Will Travel For Food

Published by Kate St. John under Migration, Songbirds

Blue jay (photo by Chuck Tague)
Are you seeing a lot of blue jays lately?  I am. 

I used to think blue jays didn’t migrate because their range map shows them as year round in North America.  Because I see them all year, I assumed I was observing the same individuals.

That was until one May morning at Lake Erie when I saw a long line of jays flying northeast along the shore.  Chuck Tague told me they were flying to Canada but the lake was a big barrier.

As we watched, the jays turned north over the lake and hit a wall of air none of us could see.   One by one they battled the invisible barrier.  Finally they broke formation and flew back over land where they regrouped and again proceeded in a line, following the shore.

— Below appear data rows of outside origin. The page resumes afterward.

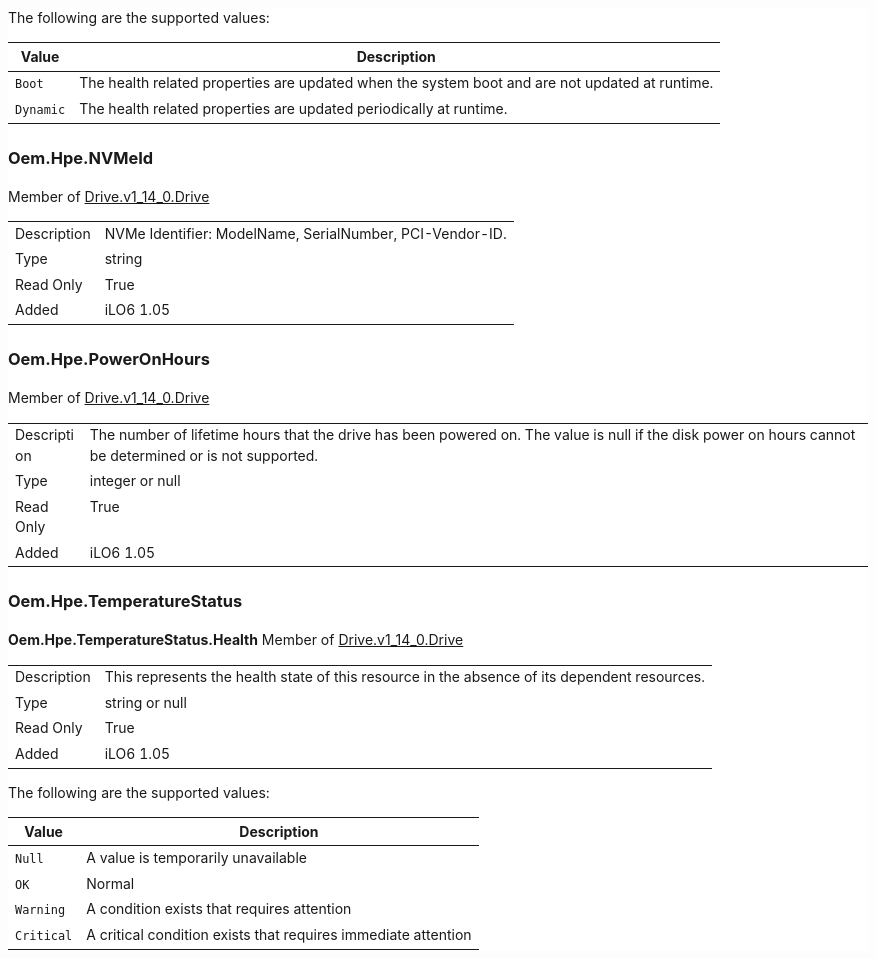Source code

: The following are the supported values:

|Value|Description|
|---|---|
|`Boot`|The health related properties are updated when the system boot and are not updated at runtime.|
|`Dynamic`|The health related properties are updated periodically at runtime.|

### Oem.Hpe.NVMeId

Member of [Drive.v1\_14\_0.Drive](#drive)

| | |
|---|---|
|Description|NVMe Identifier:  ModelName, SerialNumber, PCI-Vendor-ID.|
|Type|string|
|Read Only|True|
|Added|iLO6 1.05|

### Oem.Hpe.PowerOnHours

Member of [Drive.v1\_14\_0.Drive](#drive)

| | |
|---|---|
|Description|The number of lifetime hours that the drive has been powered on. The value is null if the disk power on hours cannot be determined or is not supported.|
|Type|integer or null|
|Read Only|True|
|Added|iLO6 1.05|

### Oem.Hpe.TemperatureStatus

**Oem.Hpe.TemperatureStatus.Health**
Member of [Drive.v1\_14\_0.Drive](#drive)

| | |
|---|---|
|Description|This represents the health state of this resource in the absence of its dependent resources.|
|Type|string or null|
|Read Only|True|
|Added|iLO6 1.05|

The following are the supported values:

|Value|Description|
|---|---|
|`Null`|A value is temporarily unavailable|
|`OK`|Normal|
|`Warning`|A condition exists that requires attention|
|`Critical`|A critical condition exists that requires immediate attention|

Other than similar observations at migration hot spots, blue jay migration is subtle if it occurs at all.  Blue jays don’t have to leave home if they can store enough food for the winter.  When they do decide to migrate, they travel during the day in small groups of 10 to 30 birds.  It often doesn’t look like they’re migrating because the jays fly one at a time from tree to tree, a behavior that resembles foraging.

This fall blue jays are leaving Canada in droves because their winter food supply is low – too few acorns, beechnuts and hazelnuts.

I’m sure they’ll enjoy their time Pittsburgh.  We have a bumper crop of acorns.